In your case, I really do think that any separation anxiety she is feeling from Daddy per se, is actually massively compounded by her association with her former home and the fact she is missing it. On a basic level she possibly does blame you because you are the person who she may perceive caused her to have to leave that home. Of course, you are not to be blamed but it is very painful to have to deal with our children's upset. It sounds to me as though you are handling it well and with compassion. It will get better.

Licketysplit123 Wed 05-Mar-14 12:41:06

Thank you so much everybody, reading this has made me feel so much better.

This too shall pass. That is comforting. I'm going to take her to buy things for her room at the weekend and just generally try to take it all in my stride a bit more


perfectstorm Wed 05-Mar-14 12:48:18

Just to back the rest up - my DS was like this at this age to the point it really hurt, and we're very happily married. He just works long hours and is the "fun parent" as I do all the grunt work (my choice, as I want them to have fun when he's at home - I had to tell DH to stop loading the dishwasher and go and play with his son) and so his time and attention is at a premium. He used to say "I love Daddy one hundred! And I love Mummy eleven..." which hurt, given I was a SAHM and running my whole life around him at the time. But then I was quite ill and had to go to hospital for a week, and his one visit was terrible as he realised I was very unwell and it terrified him to the point he had to be taken home again, and for a few months afterwards he was hugely clingy and a massive Mummy's boy - nobody but Mummy would do. It was a real eye-opener, and also rather humbling in that I was delighted when he was back to adoring Dad and taking me for granted, as I knew he was over the upset. They treat the parent they're most sure of this way - they can take us for granted. It's actually a compliment, because they are quite that certain we love them and will always be there. We offer no novelty. We're like the sofa: comfy, essential, but not noticed unless it's gone!

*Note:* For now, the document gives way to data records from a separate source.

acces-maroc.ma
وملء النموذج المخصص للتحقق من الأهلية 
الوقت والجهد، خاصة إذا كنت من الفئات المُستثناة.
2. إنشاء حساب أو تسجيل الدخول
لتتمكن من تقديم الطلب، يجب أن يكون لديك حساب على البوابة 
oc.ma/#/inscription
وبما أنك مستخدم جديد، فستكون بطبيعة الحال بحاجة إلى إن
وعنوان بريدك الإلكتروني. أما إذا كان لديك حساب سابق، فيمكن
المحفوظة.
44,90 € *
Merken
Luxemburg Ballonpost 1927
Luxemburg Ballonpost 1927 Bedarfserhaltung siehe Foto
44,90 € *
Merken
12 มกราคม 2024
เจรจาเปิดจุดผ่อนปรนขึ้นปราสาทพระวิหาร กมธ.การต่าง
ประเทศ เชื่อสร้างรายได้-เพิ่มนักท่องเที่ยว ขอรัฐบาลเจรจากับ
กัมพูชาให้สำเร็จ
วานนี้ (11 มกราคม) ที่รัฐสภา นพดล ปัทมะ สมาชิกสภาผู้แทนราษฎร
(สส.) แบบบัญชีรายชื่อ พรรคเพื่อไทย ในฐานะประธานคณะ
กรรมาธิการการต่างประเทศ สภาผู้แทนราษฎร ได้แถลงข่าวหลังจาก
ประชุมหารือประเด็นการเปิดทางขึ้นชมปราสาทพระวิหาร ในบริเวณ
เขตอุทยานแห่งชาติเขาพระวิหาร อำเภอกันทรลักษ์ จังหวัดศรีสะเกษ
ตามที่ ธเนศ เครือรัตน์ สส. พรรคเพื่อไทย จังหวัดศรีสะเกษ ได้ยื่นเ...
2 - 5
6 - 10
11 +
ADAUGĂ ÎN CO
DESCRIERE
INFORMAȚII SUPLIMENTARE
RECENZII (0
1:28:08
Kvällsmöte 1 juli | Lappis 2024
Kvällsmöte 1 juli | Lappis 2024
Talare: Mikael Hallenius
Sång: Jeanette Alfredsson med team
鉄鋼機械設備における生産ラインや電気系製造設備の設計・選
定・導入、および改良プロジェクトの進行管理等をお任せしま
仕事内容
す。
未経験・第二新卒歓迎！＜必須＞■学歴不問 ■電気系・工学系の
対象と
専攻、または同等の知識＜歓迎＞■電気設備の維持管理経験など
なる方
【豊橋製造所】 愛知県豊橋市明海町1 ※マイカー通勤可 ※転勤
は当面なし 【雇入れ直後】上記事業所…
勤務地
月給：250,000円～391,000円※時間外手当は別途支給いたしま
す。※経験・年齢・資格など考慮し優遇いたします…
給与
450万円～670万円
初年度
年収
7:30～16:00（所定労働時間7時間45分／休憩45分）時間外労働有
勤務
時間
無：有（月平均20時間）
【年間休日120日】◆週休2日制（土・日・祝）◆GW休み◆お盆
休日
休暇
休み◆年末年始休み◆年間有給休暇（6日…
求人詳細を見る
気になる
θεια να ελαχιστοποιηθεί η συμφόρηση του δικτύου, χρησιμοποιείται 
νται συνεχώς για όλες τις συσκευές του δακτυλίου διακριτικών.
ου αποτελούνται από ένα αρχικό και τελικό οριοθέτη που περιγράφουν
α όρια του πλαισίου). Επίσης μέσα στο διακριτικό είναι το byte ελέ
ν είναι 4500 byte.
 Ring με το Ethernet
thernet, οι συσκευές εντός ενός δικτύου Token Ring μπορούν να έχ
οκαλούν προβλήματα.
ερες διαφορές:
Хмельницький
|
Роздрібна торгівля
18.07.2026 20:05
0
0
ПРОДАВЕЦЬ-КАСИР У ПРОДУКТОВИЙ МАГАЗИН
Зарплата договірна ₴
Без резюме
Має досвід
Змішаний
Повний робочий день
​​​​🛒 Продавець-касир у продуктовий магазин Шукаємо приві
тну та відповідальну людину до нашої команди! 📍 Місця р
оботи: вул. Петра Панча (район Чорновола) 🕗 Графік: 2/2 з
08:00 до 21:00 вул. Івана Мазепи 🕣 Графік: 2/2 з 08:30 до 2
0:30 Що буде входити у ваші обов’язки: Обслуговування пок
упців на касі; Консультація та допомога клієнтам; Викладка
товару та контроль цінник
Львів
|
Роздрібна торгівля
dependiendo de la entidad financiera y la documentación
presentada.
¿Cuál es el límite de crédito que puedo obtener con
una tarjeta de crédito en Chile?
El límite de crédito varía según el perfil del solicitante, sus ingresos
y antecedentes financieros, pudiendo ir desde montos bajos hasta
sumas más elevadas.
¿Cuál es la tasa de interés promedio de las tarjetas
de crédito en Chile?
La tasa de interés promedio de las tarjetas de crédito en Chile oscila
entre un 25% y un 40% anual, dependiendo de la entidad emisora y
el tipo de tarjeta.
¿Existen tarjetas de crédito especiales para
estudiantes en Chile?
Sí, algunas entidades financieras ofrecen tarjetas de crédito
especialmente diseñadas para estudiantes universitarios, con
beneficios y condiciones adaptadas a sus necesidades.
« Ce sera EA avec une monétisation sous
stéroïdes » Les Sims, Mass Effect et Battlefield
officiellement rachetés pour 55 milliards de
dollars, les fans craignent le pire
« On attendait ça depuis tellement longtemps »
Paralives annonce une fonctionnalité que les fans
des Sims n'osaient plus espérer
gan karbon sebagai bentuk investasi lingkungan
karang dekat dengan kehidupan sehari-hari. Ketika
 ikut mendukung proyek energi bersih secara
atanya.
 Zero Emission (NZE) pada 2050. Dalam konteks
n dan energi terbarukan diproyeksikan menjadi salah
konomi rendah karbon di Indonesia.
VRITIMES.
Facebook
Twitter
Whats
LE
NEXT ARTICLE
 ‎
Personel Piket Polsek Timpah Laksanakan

Thumbwitch Wed 05-Mar-14 12:55:06

I think it will certainly help her to feel more "at home" if you can make her room in the new place as similar to her old room as possible, but maybe with a few significant improvements? Then she'll get to feel that her new room is in fact an upgraded version of her old room, and like it better.

Would your ex be willing to part with a few things from her old room to create even more familiarity, or is your relationship not on that sort of friendly level?

She is almost certainly punishing you for taking her away from her familiar surroundings and family set-up - but it will pass. If there was any tension in the house hold when you were together, she will soon realise that she's more able to relax now as well.

There was a thread on here a short while ago where a woman left her abusive partner and took her 2 DDs to a refuge - the older one played up something terrible to start with, but it was suggested she was pushing the boundaries of her new situation, to see what they were now, because she'd been on eggshells for some time in the old situation. While I'm not saying for a second that your DD was on eggshells while you were together, she is probably doing the same thing - pushing her new boundaries to see where they are. And once she learns where they are, she'll settle down. smile

Hix Wed 05-Mar-14 13:28:58

My DD was like this at that age and me and DH were still together. I posted about it at the time and loads of people said 'this too shall pass' or words to that effect. And it has, though I didn't believe at the time that it would.